Esta predisposição é causada pela necessidade de sobreviver e, na maioria dos casos, recorre à cautela – para evitar as ameaças da vida. Este é o sistema da “prevenção”. Outro aspecto do nosso instinto de sobrevivência é o impulso para procurar novas oportunidades e novos recursos - as recompensas da vida. Este é o sistema de “obtenção”. Estas duas forças motrizes asseguraram que só os mais astutos e adaptáveis dos nossos antepassados sobreviveram, o que deu origem ao mantra “a sobrevivência dos mais aptos”, que assumimos que se trata de uma visão cem por cento precisa do mundo. Mas há ainda uma terceira faceta do nosso instinto de sobrevivência que também governa a forma como abordamos o mundo: é conhecido como o sistema de “apaziguamento e contentamento”, ou “a sobrevivência dos mais bondosos”. Este sistema de apaziguamento e contentamento ajuda-nos a alcançar uma noção de “equilíbrio” emocional, a alargar progressivamente a nossa visão e a ganhar uma perspectiva melhorada. Está intimamente interligado com a bondade, o afecto e a compaixão e intimamente ligado à saúde e ao bem estar. Este sistema tem um senão: quem o adopta afasta-se da insanidade que governa o mundo (volte a ler a nota de rodapé. Acrescente-lhe o futebol) e é olhado de lado como frouxo, doido ou marginal, já que, entre outras coisas, passa de competidor a cooperante. Sim, fá-lo sentir-se integrado acreditar (crenças e pensamentos não são factos) que é espiritualista mas a ser real e profundamente materialista. Perpetue, pois, a insanidade – mas não se queixe, a lamúria é despropositada e inútil.
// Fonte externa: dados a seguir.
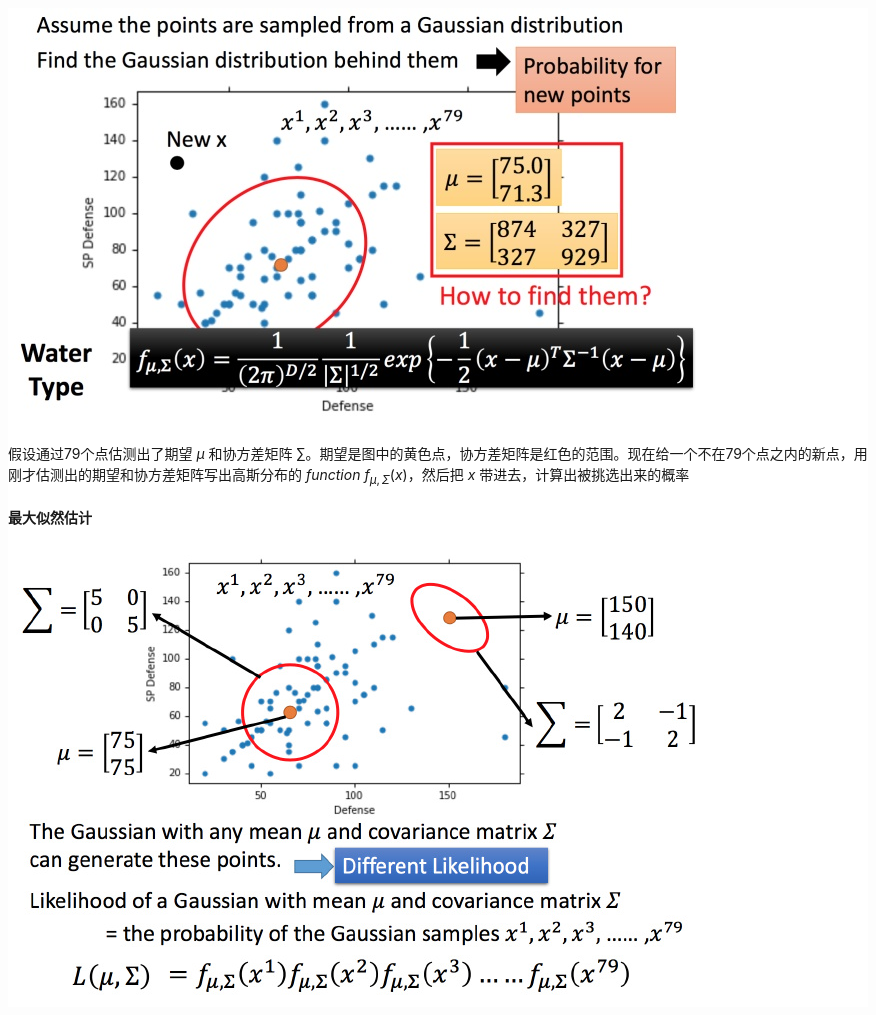![](res/chapter10-15.png)

假设通过79个点估测出了期望 $\mu$ 和协方差矩阵 $\sum$。期望是图中的黄色点，协方差矩阵是红色的范围。现在给一个不在79个点之内的新点，用刚才估测出的期望和协方差矩阵写出高斯分布的 $function \ f_{μ,Σ}(x)$，然后把 $x$ 带进去，计算出被挑选出来的概率


#### 最大似然估计

![](res/chapter10-16.png)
* Respigado, e adaptado, de Mindfulness Para a Saúde, de Vidyamala Burch e Danny Penman

1 Esta “predisposição negativa” explica porque é que a comunicação social é dominada por violência e notícias negativas. Os que gerem os meios de comunicação social sabem precisamente como manipular-nos. Assustam-nos e depois oferecem-nos refúgio. Criam uma forma de instabilidade e dependência nas nossas mentes. Observamos, colados à televisão, ao sofrimento alheio, esperando que aquilo não nos aconteça, antes de aceitarmos o refúgio proporcionado pelas pausas para anúncios publicitários. Tudo o que temos de fazer é comprar algo que não queremos ou de que não precisamos e depois vamos sentir-nos felizes e seguros. É um sistema que funciona maravilhosamente para nos vender mais coisas – e para manter as hierarquias sociais.

(Percebe agora por que razão os políticos ao invés de realçarem o positivo das suas propostas realçam o negativo das propostas dos adversários? A atenção que dá ao negativo é que vai influenciar a sua decisão de voto.

E já percebe por que razão os padres e pastores e quejandos tendencialmente o amedrontam e diminuem? Claro, para as religiões e as igrejas deles serem a sua salvação.)